▸ **ENUNCIADO**
Copia sin cambios el fragmento del texto sobre la concentración de CSIF que va desde "El Sector de Sanidad de CSIF Córdoba exige" hasta "en muchas categorías.".

▸ **TEXTO**
CSIF Córdoba ha organizado hoy una concentración en el Hospital Comarcal Valle de los Pedroches con el fin de denunciar la precariedad laboral que sufren los trabajadores del Servicio Andaluz de Salud (SAS).

De esta forma, el sindicato inicia una campaña de protestas que se repetirán cada semana hasta que se obtenga “la estabilidad en la plantilla y continuidad en la asistencia sanitaria que tanto se persigue desde hace años”.

El Sector de Sanidad de CSIF Córdoba exige que se cumpla la promesa del SAS de realizar contratos de un año, mínimo seis meses, medida que proporcionaría, además de un servicio integral sanitario al ciudadano, capacidad de gestión, mejora del sistema y fidelización de la plantilla evitando fuga a otras comunidades autónomas y países en muchas categorías.

La responsable del Sector de Sanidad de CSIF Córdoba, María Maestre, señala que “los seis meses mínimos han pasado a 3 ó 1 o, directamente, no se han renovado algunos puestos en el Hospital Universitario Reina Sofía y en los hospitalescomarcales de Cabra y del Valle de los Pedroches”.“Además, se ha producido una reducción de hasta un 50% en la contratación en el personal de Gestión y Servicios como la función administrativa o la de celadores, entre otros”, resalta la dirigente sindical.

Donde ha tenido más incidencia este recorte ha sido en el capítulo de bajas o permisos, una situación que ya adelantó CSIF antes del verano a propósito de los presupuestos de 2019 donde se establecía una demora de cinco días, previa autorización por la Consejería de Hacienda, para la contratación del personal sanitario, dejando, de facto, sin cubrir el 90% de los casos. A todo ello, hay que sumar que Andalucía se encuentra en las últimas posiciones del Estado en lo que a dotación de efectivos se refiere. En esta comunidad “tenemos las peores ratios de médicos y enfermeros, así como el resto de categorías”.

Asimismo, CSIF pone de relieve que con estas concentraciones también se quiere resaltar los “déficits que sufrimos en materia de infraestructuras y especialistas, así como el abandono progresivo de la Atención Primaria y la Especializada”, una realidad arrastrada desde 2012.

▸ **LÍNEAS DADAS**
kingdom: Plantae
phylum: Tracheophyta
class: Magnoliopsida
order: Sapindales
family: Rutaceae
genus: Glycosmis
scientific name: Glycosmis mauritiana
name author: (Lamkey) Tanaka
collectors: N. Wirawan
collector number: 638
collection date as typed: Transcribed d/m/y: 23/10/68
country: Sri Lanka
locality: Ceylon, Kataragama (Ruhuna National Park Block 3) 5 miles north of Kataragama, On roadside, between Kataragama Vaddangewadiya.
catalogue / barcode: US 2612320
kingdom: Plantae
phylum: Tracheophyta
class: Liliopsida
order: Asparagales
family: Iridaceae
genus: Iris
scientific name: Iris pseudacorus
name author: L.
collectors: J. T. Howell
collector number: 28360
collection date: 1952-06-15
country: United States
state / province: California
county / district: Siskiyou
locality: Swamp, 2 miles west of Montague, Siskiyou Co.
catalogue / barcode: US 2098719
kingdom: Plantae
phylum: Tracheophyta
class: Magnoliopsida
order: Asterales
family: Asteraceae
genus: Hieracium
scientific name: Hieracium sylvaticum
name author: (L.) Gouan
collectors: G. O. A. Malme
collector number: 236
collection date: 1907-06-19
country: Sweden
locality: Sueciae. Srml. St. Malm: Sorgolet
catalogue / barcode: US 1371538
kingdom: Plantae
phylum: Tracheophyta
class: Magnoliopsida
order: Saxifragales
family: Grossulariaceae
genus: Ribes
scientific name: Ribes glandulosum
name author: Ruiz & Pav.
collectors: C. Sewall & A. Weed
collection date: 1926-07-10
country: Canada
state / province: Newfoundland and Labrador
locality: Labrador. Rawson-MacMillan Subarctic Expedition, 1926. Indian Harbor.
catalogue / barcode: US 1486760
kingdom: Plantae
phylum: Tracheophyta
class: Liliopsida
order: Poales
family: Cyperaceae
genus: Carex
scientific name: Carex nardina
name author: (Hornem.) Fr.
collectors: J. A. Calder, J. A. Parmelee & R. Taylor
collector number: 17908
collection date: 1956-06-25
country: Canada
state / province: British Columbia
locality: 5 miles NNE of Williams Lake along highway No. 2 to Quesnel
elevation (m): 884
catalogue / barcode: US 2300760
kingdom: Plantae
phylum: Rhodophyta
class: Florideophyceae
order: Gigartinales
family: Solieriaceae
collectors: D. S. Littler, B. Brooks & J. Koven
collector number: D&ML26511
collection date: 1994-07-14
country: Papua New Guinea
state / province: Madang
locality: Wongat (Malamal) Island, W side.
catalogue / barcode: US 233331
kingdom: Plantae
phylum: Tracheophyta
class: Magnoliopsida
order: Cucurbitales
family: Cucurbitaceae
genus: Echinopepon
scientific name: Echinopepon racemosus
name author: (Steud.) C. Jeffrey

▸ **RESPUESTA**
El Sector de Sanidad de CSIF Córdoba exige que se cumpla la promesa del SAS de realizar contratos de un año, mínimo seis meses, medida que proporcionaría, además de un servicio integral sanitario al ciudadano, capacidad de gestión, mejora del sistema y fidelización de la plantilla evitando fuga a otras comunidades autónomas y países en muchas categorías.